Il 2020 ha cambiato la nostra vita in molti modi, impattando, per forza di cose, anche sul rapporto con la tecnologia. Esemplificativo a tal proposito è il boom degli e-commerce. Il giro d’affari degli acquisti online è aumentato del 27% rispetto al 2019.

Fra i prodotti più acquistati, è possibile citare quelli a base di cannabis light. Il business in questione ha avuto inizio in Italia dopo l’entrata in vigore della Legge 242/2016, grazie alla quale sono consentiti sia la commercializzazione sia il commercio di cannabis contraddistinta da un basso contenuto di THC.

Per essere precisi, il legislatore ha consentito la presenza del principio attivo psicoattivo per eccellenza entro un dosaggio massimo dello 0,2% (dal momento che per i produttori può rivelarsi ostico il mantenimento della suddetta soglia, è stato stabilito un margine di tolleranza fino allo 0,6%).

I prodotti a base di cannabis light sono caratterizzati da un importante contenuto di CBD o cannabidiolo. Questo principio attivo della cannabis, che a differenza del THC è privo di effetti psicoattivi, è alla radice dell’esplosione dei numeri degli e-commerce di canapa sativa.

Il cannabidiolo, infatti, si contraddistingue per importanti proprietà rilassanti. Questo aspetto ha influito in maniera positiva sulla quotidianità di tantissime persone che, trovandosi ad affrontare una situazione inedita come quella dell’emergenza sanitaria, hanno iniziato a sperimentare problematiche come l’insonnia.

Il successo dell’olio di CBD come rimedio naturale per l’insonnia ha portato diversi e-commerce a notare da una settimana con l’altra un incremento notevole del fatturato. Questo corsa è iniziata con lo scoppio dell’emergenza sanitaria e continua ancora oggi.

Ovviamente i brand che vendono cannabis light online hanno reagito a questo cambiamento. C’è chi ha implementato la presenza online potenziandola a livello di social e di customer care e chi, invece, ha dato vita a dei servizi di delivery dedicati che consegnano in maniera anonima ai clienti.

Non solo olio di CBD

Il boom degli e-commerce che vendono cannabis light è legato non solo alla ricerca di rimedi naturali contro lo stress, olio di CBD in primis. L’emergenza sanitaria ha cambiato le abitudini dei consumatori, facendo emergere nuove esigenze di mercato.

Tra queste è possibile citare la necessità di acquistare mascherine finalizzate a prevenire il contagio da SARS-CoV-2, il tutto senza perdere di vista il portafoglio.

La fibra tessile di canapa è una vera manna da questo punto di vista: resistente ai lavaggi, rappresenta un punto di riferimento ideale quando si parla di mascherine non usa e getta.

Proseguendo con l’elenco dei prodotti che, nel 2020 e nei primi mesi di quest’anno, sono stati tra i più scelti da parte degli utenti degli e-commerce di cannabis light, un doveroso cenno deve essere dedicato a quelli specifici per i nostri amici animali.

I dati in merito parlano chiaro: da diversi anni a questa parte, spendiamo cifre sempre più alte per prenderci cura della loro salute. L’emergenza sanitaria non ha messo in crisi questo settore e a dimostrarlo ci pensano proprio i numeri dei prodotti a base di cannabis light per cani e gatti.
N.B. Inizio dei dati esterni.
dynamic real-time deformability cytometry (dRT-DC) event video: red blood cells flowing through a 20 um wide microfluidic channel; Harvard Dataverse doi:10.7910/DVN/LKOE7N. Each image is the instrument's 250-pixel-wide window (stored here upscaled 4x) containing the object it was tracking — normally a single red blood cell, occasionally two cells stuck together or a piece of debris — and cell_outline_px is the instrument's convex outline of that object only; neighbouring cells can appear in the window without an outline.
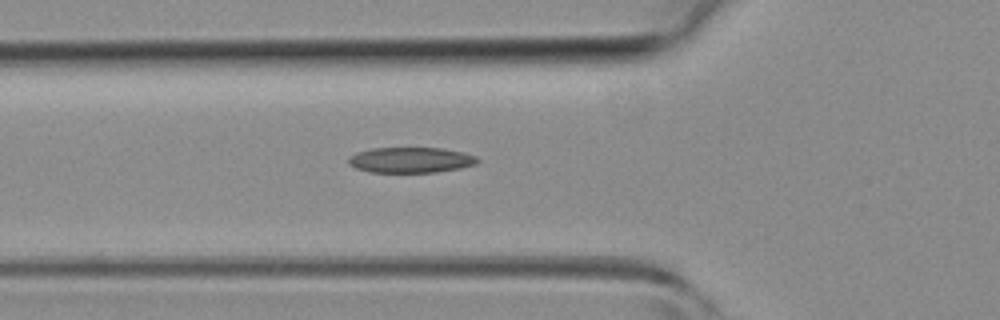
{"species": "common noctule bat (a hibernating species)", "species_latin": "Nyctalus noctula", "temperature_condition": "room temperature", "stored_images_in_passage": 27, "camera_frame_rate_fps": 3000, "um_per_image_px": 0.085, "animal": {"sex": "female", "body_mass_g": 19.3, "forearm_length_mm": 54.1}, "frame": {"image": 1, "passage_image": 4, "time_ms": 1.0, "image_size_px": [1000, 320], "cell_outline_px": [[480, 160], [476, 164], [460, 168], [436, 172], [372, 172], [356, 168], [348, 164], [348, 156], [356, 152], [372, 148], [440, 148], [464, 152], [476, 156]], "centroid_in_image_um": [34.9, 13.59], "position_along_channel_um": 90.9, "area_um2": 19.25}}
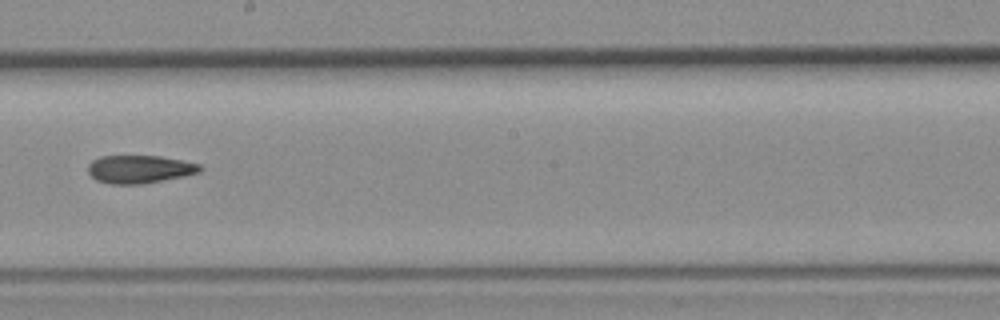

Caratterizzati anch’essi da un’importante presenza di CBD, possono essere utilizzati in diversi casi. Tra questi è possibile citare la sindrome abbandonica, ma anche gli stati infiammatori a livello articolare, tra i principali sintomi dell’artrite.
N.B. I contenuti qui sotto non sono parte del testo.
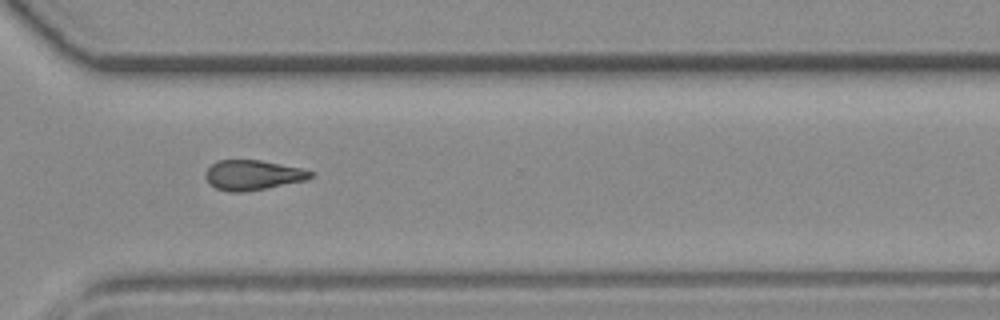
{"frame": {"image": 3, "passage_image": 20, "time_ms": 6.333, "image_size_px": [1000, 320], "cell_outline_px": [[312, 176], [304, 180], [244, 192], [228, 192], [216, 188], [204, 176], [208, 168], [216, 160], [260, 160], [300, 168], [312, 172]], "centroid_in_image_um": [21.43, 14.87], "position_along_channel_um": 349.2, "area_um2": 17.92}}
Concludiamo con un veloce cenno ai cosmetici. L’industria della bellezza naturale è florida da anni. Guardando al caso specifico dei prodotti venduti sugli e-commerce di prodotti a base di cannabis light, si può apprezzare ancora una volta la valorizzazione del CBD che, in questo frangente, è sfruttato per via della sua efficacia antinfiammatoria, cruciale quando si tratta di contrastare l’acne.